Soziale Gerechtigkeit

Und noch eine Besonderheit: Auch zwischen den Arten der Stände muss eine Balance gefunden werden. In einem spziellen Plan wird vorgeschrieben, in welchem Verhältnis die Imbiss- und Getränkestände zu den Kunsthandwerkerständen stehen sollen. Auf dem Bonner Weihnachtsmarkt sind das beispielweise 20 zu 80 Prozent.
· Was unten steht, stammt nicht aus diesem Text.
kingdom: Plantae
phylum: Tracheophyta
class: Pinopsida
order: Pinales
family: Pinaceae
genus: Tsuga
Dem Präsidenten des Bundesverbands Deutscher Schausteller und Marktkaufleute, Hans-Peter-Arens, zufolge würden die meisten Budenbetreiber lieber Glühwein verkaufen statt beispielweise Weihnachtsbaumschmuck. Dem stimmt Marktchef Schubert zu: "Es gibt sicherlich Stände, die besser laufen, weil jeder Mensch essen und trinken muss. Ob jeder Mensch unbedingt eine Christbaumkugel oder ein Porzellanstück kauft, das ist jedem selber überlassen." Nach Angaben des Branchenverbandes machen Glühweinbuden verglichen mit anderen Ständen je nach Stadt und Lage das Doppelte oder sogar das Dreifache an Umsatz.

Damit auch die anderen Kaufleute auf ihre Kosten kommen, subventionieren gut gehende Stände die schwächeren. Nach einer aktuellen Studie des Instituts der deutschen Wirtschaft kostet auf dem Nürnberger Weihnachtsmarkt die Miete für einen Glühweinverkäufer etwa 522 Euro pro Saison. Der Betreiber einer Handwerksbude zahlt hingegen nur etwa 83 Euro.